***** TEKS YANG DIBERIKAN

Rafaksi pertanian adalah kebijakan pengurangan harga gabah sesuai dengan kualitasnya yang diberlakukan karena mutu gabah yang diserahkan lebih rendah dari sampelnya atau rusak dalam pengiriman.
Kamil Gunawan, pengusaha penggilingan padi di Kabupaten Jember, Jawa Timur, mengatakan, HPP terbaru untuk gabah kering panen (GKP) sebesar Rp 6.500 per kilogram dengan kualitas kadar air maksimal 25 persen dan kadar hampa maksimal 10 persen menguntungkan petani. “Tapi kalau tidak ada rafaksi, penggilingan tidak akan beli,” katanya, Selasa (11/2/2025).
Dihilangkannya rafaksi ini sama saja dengan tidak memperhitungkan faktor alam sebagai variabel yang mempengaruhi kualitas gabah. “Kalau musim hujan, kadar air gabah tidak mungkin 25 persen. Hampanya tidak mungkin 10 persen. Bisa jadi kadar air melebihi 25 persen dan hampa lebih dari 10 persen. Kalau musim basah, hampa lebih banyak,” kata Kamil.

**********
***** BAHAN YANG DISEDIAKAN

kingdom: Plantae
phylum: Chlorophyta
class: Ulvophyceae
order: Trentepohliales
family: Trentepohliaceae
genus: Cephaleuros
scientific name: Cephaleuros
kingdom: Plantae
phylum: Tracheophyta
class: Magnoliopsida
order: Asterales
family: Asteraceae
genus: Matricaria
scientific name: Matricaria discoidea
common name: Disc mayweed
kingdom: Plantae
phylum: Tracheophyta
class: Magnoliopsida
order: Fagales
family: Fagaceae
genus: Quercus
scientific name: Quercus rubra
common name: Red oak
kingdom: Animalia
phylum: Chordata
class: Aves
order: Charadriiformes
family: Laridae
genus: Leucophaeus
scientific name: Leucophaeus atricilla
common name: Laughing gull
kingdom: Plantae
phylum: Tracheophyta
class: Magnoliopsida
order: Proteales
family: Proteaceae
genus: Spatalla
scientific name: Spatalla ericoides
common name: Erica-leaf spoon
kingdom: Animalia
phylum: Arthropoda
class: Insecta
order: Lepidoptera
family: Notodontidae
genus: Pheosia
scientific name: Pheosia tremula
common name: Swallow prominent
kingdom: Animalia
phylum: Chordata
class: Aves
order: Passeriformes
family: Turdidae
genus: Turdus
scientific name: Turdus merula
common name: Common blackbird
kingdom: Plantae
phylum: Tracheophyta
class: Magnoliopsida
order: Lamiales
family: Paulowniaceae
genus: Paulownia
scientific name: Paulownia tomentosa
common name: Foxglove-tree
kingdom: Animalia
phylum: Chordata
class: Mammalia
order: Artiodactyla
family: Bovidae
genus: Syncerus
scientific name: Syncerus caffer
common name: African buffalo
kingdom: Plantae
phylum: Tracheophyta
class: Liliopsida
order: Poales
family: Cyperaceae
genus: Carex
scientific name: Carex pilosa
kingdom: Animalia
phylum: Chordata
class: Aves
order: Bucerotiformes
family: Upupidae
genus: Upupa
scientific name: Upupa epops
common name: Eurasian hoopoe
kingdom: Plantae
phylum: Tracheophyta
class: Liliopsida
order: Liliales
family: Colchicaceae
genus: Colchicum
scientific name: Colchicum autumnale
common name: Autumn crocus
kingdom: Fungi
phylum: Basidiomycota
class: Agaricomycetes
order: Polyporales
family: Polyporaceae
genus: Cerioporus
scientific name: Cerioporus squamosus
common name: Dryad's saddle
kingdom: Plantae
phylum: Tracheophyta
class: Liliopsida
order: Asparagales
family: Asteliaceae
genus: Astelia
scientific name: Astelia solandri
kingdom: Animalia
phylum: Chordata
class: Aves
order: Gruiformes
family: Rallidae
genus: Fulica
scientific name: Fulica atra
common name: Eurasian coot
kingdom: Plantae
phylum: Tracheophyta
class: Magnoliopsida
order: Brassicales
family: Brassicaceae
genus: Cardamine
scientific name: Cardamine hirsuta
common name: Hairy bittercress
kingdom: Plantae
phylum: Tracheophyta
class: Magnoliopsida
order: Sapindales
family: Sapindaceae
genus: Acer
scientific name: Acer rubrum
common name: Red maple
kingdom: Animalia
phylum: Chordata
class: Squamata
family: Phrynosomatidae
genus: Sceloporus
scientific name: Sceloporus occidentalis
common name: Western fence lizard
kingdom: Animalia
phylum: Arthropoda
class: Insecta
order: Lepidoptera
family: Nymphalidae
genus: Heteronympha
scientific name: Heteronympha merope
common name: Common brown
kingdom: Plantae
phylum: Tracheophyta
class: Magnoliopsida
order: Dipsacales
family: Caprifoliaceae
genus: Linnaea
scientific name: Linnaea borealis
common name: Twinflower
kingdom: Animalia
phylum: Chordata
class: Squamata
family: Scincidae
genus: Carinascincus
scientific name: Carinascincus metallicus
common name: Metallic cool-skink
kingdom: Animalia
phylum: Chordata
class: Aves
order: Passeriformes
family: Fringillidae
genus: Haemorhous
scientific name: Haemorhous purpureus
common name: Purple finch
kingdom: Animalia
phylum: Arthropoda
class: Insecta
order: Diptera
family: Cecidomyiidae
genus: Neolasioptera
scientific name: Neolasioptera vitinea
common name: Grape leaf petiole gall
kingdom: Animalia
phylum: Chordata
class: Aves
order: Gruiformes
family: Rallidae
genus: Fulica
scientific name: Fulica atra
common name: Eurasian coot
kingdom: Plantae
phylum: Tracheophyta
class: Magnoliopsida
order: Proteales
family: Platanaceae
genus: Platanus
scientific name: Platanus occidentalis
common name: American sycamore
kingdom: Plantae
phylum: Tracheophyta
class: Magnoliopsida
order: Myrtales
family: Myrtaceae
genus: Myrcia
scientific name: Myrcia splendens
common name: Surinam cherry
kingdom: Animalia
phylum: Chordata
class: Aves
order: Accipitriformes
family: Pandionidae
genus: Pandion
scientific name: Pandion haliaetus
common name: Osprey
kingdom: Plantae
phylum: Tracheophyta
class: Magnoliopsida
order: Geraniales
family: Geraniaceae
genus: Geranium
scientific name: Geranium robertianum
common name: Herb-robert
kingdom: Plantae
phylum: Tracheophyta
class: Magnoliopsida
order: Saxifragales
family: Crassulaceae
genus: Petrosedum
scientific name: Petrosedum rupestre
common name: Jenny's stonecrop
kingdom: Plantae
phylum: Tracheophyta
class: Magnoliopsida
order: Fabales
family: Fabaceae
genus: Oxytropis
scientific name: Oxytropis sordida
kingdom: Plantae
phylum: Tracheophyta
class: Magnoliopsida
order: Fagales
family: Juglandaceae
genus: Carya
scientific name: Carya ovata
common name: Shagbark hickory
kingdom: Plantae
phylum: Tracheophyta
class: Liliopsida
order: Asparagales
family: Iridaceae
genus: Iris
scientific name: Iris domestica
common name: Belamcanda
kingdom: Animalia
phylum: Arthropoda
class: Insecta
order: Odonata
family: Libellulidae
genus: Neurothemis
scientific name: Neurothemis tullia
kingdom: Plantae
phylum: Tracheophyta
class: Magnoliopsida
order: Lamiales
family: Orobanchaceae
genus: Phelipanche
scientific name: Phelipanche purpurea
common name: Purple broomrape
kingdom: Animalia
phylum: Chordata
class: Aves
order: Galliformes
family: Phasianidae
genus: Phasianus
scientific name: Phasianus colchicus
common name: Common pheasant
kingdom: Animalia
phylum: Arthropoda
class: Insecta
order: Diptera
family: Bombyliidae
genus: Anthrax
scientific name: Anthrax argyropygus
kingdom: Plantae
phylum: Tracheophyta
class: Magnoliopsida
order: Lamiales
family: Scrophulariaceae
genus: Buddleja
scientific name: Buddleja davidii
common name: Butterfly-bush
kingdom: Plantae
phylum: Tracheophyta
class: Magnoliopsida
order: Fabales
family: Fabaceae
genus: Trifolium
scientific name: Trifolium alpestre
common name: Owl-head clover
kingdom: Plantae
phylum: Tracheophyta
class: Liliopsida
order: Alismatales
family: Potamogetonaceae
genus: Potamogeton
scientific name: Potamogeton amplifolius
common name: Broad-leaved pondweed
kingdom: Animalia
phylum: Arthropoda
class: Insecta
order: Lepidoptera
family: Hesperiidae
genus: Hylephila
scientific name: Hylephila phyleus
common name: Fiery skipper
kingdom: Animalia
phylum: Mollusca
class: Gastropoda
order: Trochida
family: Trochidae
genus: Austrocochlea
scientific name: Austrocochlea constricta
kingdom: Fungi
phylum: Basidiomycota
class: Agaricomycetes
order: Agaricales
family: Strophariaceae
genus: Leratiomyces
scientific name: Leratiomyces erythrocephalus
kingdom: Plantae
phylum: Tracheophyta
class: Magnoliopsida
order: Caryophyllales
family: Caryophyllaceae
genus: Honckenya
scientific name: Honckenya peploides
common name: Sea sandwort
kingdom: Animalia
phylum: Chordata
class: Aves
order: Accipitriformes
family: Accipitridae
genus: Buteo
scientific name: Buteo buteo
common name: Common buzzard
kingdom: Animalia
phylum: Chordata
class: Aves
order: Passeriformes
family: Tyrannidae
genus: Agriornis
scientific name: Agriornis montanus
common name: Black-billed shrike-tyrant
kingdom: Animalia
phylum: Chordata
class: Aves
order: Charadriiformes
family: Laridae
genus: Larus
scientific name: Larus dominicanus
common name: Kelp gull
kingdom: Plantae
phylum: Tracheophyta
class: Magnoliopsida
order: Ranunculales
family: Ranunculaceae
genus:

**********

* [YANG DIMINTA]
- a) Tuliskan kembali seluruh teks tentang rafaksi gabah tanpa mengubah satu kata pun.
- b) Salin dengan tepat bagian daftar mulai dari baris yang memuat "genus: Hylephila" sampai dengan baris yang memuat "genus: Leratiomyces", termasuk kedua baris itu. Salin hanya baris-baris tersebut.

* [JAWABAN YANG DIHARAPKAN]
- a)
Rafaksi pertanian adalah kebijakan pengurangan harga gabah sesuai dengan kualitasnya yang diberlakukan karena mutu gabah yang diserahkan lebih rendah dari sampelnya atau rusak dalam pengiriman.
Kamil Gunawan, pengusaha penggilingan padi di Kabupaten Jember, Jawa Timur, mengatakan, HPP terbaru untuk gabah kering panen (GKP) sebesar Rp 6.500 per kilogram dengan kualitas kadar air maksimal 25 persen dan kadar hampa maksimal 10 persen menguntungkan petani. “Tapi kalau tidak ada rafaksi, penggilingan tidak akan beli,” katanya, Selasa (11/2/2025).
Dihilangkannya rafaksi ini sama saja dengan tidak memperhitungkan faktor alam sebagai variabel yang mempengaruhi kualitas gabah. “Kalau musim hujan, kadar air gabah tidak mungkin 25 persen. Hampanya tidak mungkin 10 persen. Bisa jadi kadar air melebihi 25 persen dan hampa lebih dari 10 persen. Kalau musim basah, hampa lebih banyak,” kata Kamil.

- b)
genus: Hylephila
scientific name: Hylephila phyleus
common name: Fiery skipper
kingdom: Animalia
phylum: Mollusca
class: Gastropoda
order: Trochida
family: Trochidae
genus: Austrocochlea
scientific name: Austrocochlea constricta
kingdom: Fungi
phylum: Basidiomycota
class: Agaricomycetes
order: Agaricales
family: Strophariaceae
genus: Leratiomyces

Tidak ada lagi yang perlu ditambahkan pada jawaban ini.